Passage for review

╔══

Source: SOPA Images / Getty

From nine months ago to last week, retailer GameStop saw its share prices grow from $2.80 to $44.74, an increase of almost 1600%. But from last week through today (as of this article), that price has ballooned by nearly another 750% to $333.81. From promising to shut over 1,000 stores through March 2021 and stop the bleeding to such upward trends, traders and investors are trying to get in on the action before the bubble bursts, assuming it ever does.

Even Tesla’s CEO Elon Musk is getting in on the action, tweeting “Gamestonk!!” and providing a link to the subreddit for the culprits behind all this activity: WallStreetBets.

But not everyone is thrilled with the surge, interestingly Michael Burry. Burry is an investor and hedge fund manager who foresaw the 2008 housing crash and earned millions when he similarly shorted the market. Christian Bale even portrayed him in the film The Big Short. Note that, as of Q3 2020, Burry’s investment firm owned a 2.4% stake in GameStop and also profited from the initial rally.

In a since-deleted Tweet, he wrote, “If I put $GME on your radar, and you did well, I’m genuinely happy for you. However, what is going on now – there should be legal and regulatory repercussions. This is unnatural, insane, and dangerous.” But any kind of prosecution is neither easy nor straightforward.

It is hard to question the legality of the whole matter, especially since the information used is publicly available. Any action taken against the WallStreetBets subgroup would be hard to pursue effectively. “If you can actually catch people knowingly passing on fraudulent information, then that is clearly illegal,” said Georgetown Finance Professor James Angel. “If all they are doing is saying, ‘hey, I think this company is a good buy,’ there’s not a lot anybody can do about that.”

According to Bloomberg analyst Matthew Kanterman, “I think it’s fair to say that the market is completely disconnected from GameStop fundamentals here.”J Capital Research co-founder Anne Stevenson-Yang concurs. “Fundamentals are about companies that eventually return the cash to shareholders, usually in terms of dividends, but there’s no way that GameStop is going to do that.”

It would appear that the general expert take is that, while GameStop is currently valuated at over $23 billion thanks to its current hyper-volatility, its actual worth may actually be less than a tenth of that.

╚══

Description of the task
According to the GameStop article, what stake in GameStop did Michael Burry's investment firm own as of Q3 2020?

Source material
╔══

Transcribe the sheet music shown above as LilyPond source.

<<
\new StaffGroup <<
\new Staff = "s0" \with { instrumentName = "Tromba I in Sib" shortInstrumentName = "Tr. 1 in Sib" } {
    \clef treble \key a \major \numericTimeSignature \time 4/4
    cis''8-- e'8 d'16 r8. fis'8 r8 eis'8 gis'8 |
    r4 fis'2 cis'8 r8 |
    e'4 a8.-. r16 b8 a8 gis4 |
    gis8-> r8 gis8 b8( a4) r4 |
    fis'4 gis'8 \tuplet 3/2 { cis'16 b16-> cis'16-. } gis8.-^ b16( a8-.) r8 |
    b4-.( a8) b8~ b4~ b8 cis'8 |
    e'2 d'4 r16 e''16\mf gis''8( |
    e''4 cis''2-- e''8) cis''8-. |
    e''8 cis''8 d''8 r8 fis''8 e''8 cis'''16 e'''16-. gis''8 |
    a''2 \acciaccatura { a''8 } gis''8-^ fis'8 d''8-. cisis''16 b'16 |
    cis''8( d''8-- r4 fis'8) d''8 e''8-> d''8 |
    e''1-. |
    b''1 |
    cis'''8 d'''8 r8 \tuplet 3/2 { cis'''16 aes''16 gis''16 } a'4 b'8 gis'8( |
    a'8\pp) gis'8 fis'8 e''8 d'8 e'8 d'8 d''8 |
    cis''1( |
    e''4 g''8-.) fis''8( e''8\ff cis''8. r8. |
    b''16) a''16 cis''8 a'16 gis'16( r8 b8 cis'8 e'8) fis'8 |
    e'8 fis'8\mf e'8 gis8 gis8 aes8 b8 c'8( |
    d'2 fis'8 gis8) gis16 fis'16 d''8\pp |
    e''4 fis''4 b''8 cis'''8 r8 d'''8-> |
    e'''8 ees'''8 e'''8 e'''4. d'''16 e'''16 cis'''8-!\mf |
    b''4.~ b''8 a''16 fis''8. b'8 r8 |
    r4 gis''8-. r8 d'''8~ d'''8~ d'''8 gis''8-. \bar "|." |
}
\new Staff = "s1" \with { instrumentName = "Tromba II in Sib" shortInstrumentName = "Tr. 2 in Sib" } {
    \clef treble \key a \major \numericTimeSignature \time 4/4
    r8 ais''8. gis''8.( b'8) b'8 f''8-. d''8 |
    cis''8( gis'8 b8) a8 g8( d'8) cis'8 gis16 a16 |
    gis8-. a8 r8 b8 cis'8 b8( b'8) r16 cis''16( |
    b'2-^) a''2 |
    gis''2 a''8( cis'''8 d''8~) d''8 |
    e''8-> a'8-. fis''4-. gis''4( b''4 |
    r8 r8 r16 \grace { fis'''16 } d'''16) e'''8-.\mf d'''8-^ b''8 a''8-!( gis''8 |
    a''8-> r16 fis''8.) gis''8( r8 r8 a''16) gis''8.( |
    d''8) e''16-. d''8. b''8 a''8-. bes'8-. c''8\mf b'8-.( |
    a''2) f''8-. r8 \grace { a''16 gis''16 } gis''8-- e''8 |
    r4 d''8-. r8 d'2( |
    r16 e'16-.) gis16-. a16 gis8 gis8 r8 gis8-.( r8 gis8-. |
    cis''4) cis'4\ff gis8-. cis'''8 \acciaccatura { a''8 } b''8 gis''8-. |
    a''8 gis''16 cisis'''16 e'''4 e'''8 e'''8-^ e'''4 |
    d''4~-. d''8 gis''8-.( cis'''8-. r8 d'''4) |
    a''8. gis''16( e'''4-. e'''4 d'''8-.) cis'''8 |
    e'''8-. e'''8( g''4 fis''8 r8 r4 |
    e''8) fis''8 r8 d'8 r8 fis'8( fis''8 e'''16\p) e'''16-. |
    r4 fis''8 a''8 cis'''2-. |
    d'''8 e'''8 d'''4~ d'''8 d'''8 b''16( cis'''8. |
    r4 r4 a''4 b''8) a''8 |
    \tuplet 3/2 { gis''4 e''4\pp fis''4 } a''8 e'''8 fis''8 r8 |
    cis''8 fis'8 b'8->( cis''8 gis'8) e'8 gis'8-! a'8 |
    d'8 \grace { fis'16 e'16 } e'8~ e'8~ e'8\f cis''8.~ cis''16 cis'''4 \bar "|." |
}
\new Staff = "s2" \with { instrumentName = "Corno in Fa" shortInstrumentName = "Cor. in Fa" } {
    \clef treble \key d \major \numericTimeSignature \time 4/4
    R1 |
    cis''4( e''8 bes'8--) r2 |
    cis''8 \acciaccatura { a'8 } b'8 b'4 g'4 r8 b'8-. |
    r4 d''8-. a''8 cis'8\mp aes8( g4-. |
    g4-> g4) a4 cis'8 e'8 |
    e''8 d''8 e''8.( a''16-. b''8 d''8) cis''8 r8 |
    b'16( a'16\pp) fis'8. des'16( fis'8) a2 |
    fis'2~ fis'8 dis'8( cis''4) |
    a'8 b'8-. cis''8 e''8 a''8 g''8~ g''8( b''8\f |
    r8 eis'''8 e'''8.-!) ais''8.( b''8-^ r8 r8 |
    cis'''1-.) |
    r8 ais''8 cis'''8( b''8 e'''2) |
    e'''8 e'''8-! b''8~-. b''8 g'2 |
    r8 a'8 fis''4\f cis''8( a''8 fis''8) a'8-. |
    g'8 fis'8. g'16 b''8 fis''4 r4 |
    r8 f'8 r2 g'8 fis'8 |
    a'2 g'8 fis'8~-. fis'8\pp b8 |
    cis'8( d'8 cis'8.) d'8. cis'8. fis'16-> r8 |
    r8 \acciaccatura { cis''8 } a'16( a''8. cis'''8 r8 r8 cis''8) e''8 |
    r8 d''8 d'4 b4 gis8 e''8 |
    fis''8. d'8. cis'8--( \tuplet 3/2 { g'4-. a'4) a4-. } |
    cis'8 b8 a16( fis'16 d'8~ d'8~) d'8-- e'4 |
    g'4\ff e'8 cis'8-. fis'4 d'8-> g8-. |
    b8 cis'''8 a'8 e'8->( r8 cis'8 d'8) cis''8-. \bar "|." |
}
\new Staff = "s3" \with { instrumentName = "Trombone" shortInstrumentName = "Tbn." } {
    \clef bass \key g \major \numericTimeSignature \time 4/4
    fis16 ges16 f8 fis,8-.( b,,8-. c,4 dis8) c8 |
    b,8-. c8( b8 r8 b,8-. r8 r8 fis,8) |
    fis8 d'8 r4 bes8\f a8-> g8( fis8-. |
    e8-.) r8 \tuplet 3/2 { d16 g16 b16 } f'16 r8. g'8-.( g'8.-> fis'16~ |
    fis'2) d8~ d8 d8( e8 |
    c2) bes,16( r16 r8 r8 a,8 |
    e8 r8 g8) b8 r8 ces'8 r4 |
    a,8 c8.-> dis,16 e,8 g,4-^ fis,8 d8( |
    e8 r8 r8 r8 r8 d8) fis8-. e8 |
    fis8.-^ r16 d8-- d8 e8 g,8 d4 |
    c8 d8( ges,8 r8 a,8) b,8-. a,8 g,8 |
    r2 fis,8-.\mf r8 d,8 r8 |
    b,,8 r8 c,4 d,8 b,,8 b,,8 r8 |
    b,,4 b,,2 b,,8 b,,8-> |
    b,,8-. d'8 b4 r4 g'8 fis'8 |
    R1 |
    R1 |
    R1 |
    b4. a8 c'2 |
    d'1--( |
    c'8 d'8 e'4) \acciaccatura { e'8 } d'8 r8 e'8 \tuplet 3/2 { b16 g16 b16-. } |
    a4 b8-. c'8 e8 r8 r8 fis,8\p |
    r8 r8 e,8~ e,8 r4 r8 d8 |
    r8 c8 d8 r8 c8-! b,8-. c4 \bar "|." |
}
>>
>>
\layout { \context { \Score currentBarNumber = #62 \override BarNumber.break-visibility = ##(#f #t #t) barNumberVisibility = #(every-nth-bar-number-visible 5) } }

╚══

Solution to the problem
A 2.4% stake.